TASK DETAILS:
Can you extract, word for word, the text read from every one of the entries below, leaving the pictures out of your answer?

(Transcribed text of the pages)
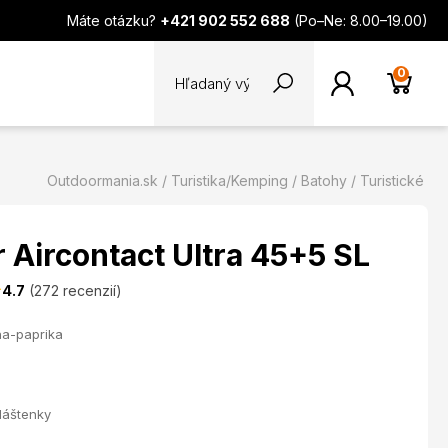
Máte otázku?
+421 902 552 688
(Po–Ne: 8.00–19.00)
0
Outdoormania.sk
Turistika/Kemping
Batohy
Turistické
 Aircontact Ultra 45+5 SL
4.7
(272 recenzií)
na-paprika
láštenky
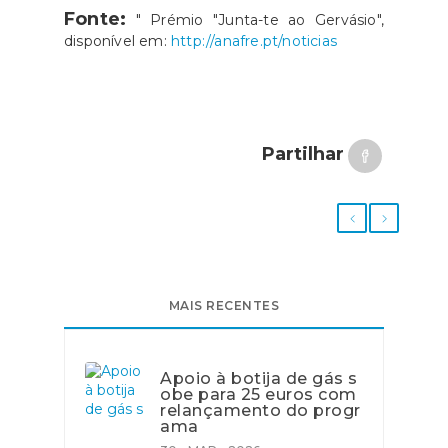
Fonte:
" Prémio "Junta-te ao Gervásio",
disponível em:
http://anafre.pt/noticias
Partilhar
MAIS RECENTES
Apoio à botija de gás s
obe para 25 euros com
relançamento do progr
ama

ANSWER TO THIS TASK:
Máte otázku?
+421 902 552 688
(Po–Ne: 8.00–19.00)
0
Outdoormania.sk
Turistika/Kemping
Batohy
Turistické
 Aircontact Ultra 45+5 SL
4.7
(272 recenzií)
na-paprika
láštenky
Fonte:
" Prémio "Junta-te ao Gervásio",
disponível em:
http://anafre.pt/noticias
Partilhar
MAIS RECENTES
Apoio à botija de gás s
obe para 25 euros com
relançamento do progr
ama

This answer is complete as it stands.